Dai numerosi scatti emerge un rapporto speciale con la Sardegna..
“Dico sempre che la Sardegna o ti rende prigioniero o ti rende libero. A me personalmente ha reso libero, forse perché vengo da una città di mare. Qui ho trovato una seconda casa, persone che sono diventate una famiglia legandomi ancora di più a questa terra. Credo di essere cresciuto molto, è un’isola che da tanto. Sono convinto che i sardi devono passare dall’essere orgogliosi all'essere più ambiziosi. Amo il loro senso di appartenenza, che sento un po’ mio, ma credo debbano prendere consapevolezza della loro forza e dei loro mezzi. Quello che abbiamo fatto noi come squadra lo scorso anno deve essere un motivo di sprono per tutto il popolo sardo, non ci si deve accontentare mai”.

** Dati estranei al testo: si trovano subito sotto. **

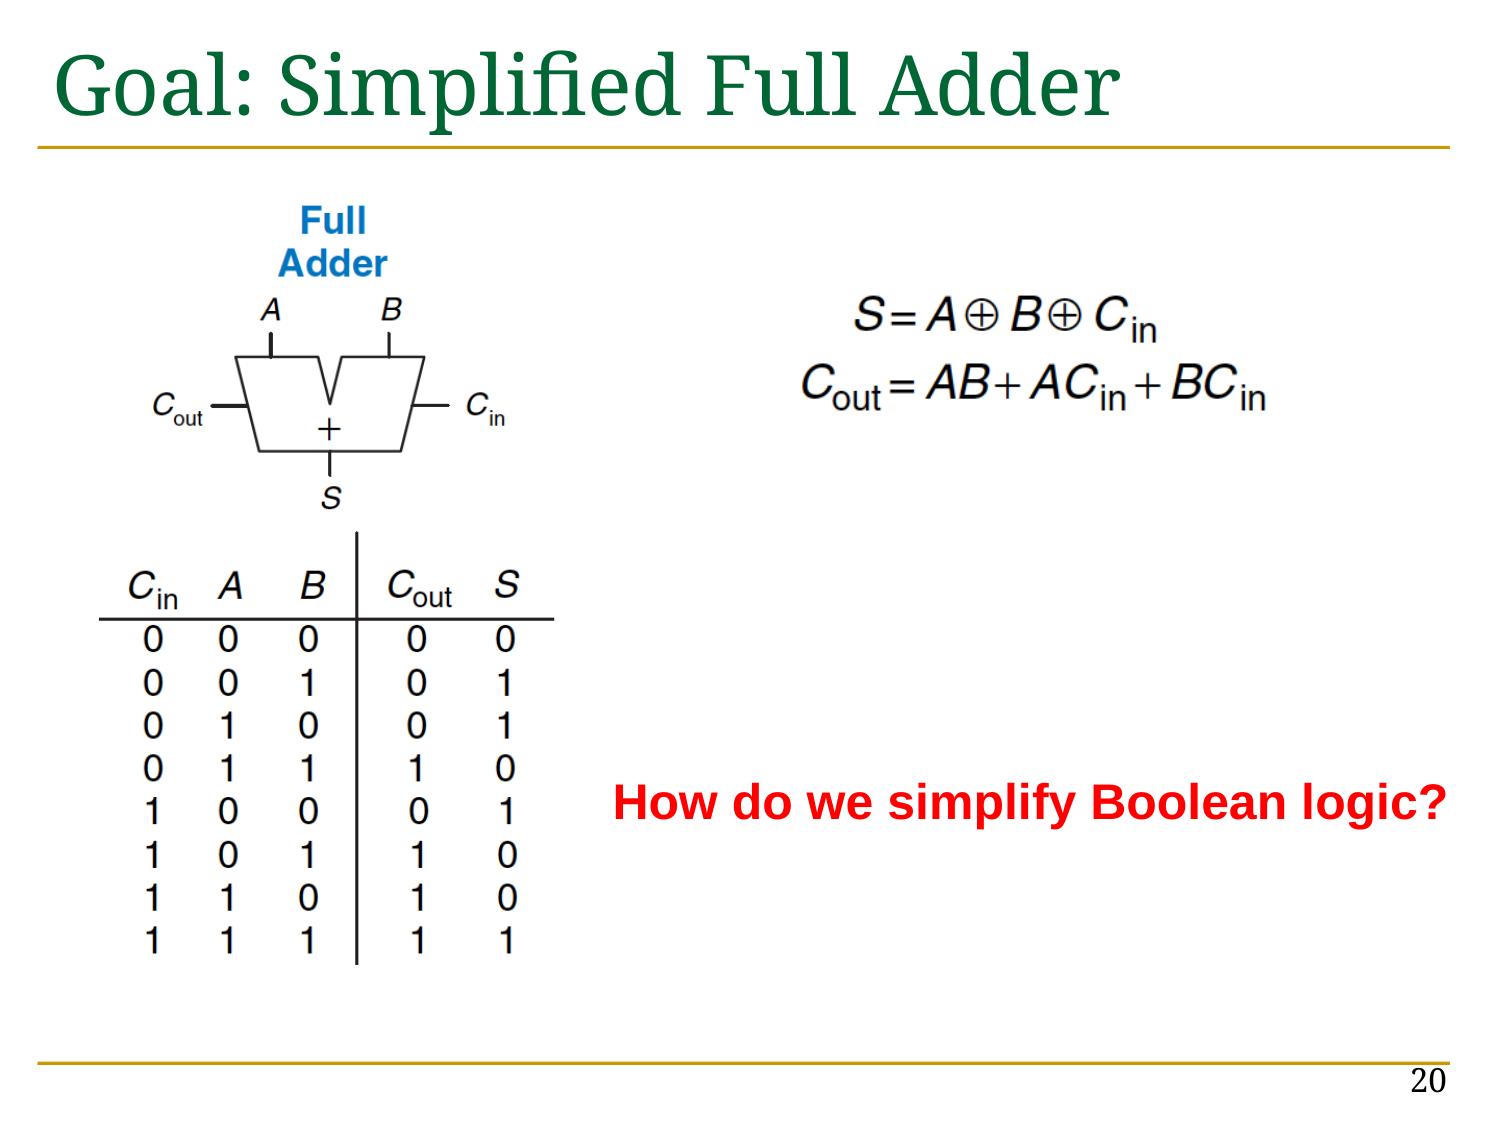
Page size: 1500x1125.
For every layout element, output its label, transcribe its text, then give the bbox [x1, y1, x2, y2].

picture [774, 271, 1288, 438]
text_box How do we simplify Boolean logic? [597, 762, 1465, 838]
picture [74, 189, 574, 990]
slide_number 20 [1111, 1036, 1462, 1112]
title Goal: Simplified Full Adder [37, 24, 1450, 200]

Ci regala un frame di questo primo lustro a Sassari?
“È legata a un momento molto difficile della mia vita, quando sono tornato in Sardegna dopo il funerale di mio padre: qui ho sentito il calore delle persone che mi vogliono bene, mi sono sentito protetto e avvolto da un abbraccio virtuale del popolo biancoblu. Mi ha dato grande forza. Come dice il mio amico Alessandro ‘Sono un sardo nato altrove”.
E l’immagine simbolo per lei del triplete?
“Sono molto legato ai valori della famiglia quindi non ho dubbi: la telefonata a mia madre dopo gara 7 a Reggio Emilia”.